Note: In languages like Java, an array is a class. You create one with new. You can reassign them (they are l-values).


Arrays in C (and in C++ for backwards compatibility) have special semantics that differ from the rest of the types. In particular, while for the rest of the types, C only has pass-by-value semantics, in the case of arrays the effect of the pass-by-value syntax simulates pass-by-reference in a strange way:

In a function signature, an argument of type array of N elements of type T gets converted to pointer to T. In a function call passing an array as argument to a function will decay the array to a pointer to the first element, and that pointer is copied into the function.

Because of this particular treatment for arrays --they cannot be passed by value--, they cannot be returned by value either. In C you can return a pointer, and in C++ you can also return a reference, but the array itself cannot be allocated in the stack.

If you think of it, this is not different from the language that you are using in the question, as the array is dynamically allocated and you are only returning a pointer/reference to it.

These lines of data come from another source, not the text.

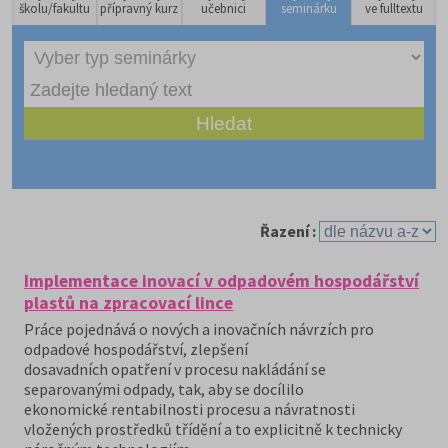
školu/fakultu
přípravný kurz
učebnici
seminárku
ve fulltextu
Řazení :
Implementace inovací v odpadovém hospodářství
plastů na zpracovací lince
Práce pojednává o nových a inovačních návrzích pro
odpadové hospodářství, zlepšení
dosavadních opatření v procesu nakládání se
separovanými odpady, tak, aby se docílilo
ekonomické rentabilnosti procesu a návratnosti
vložených prostředků třídění a to explicitně k technicky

The C++ language, on the other hand, enables different solutions to that particular problem, like using std::vector in the current standard (contents are dynamically allocated) or std::array in the upcoming standard (contents can be allocated in the stack, but it might have a greater cost, as each element will have to be copied in those cases where the copy cannot be elided by the compiler). In fact, you can use the same type of approach with the current standard by using off-the-shelf libraries like boost::array.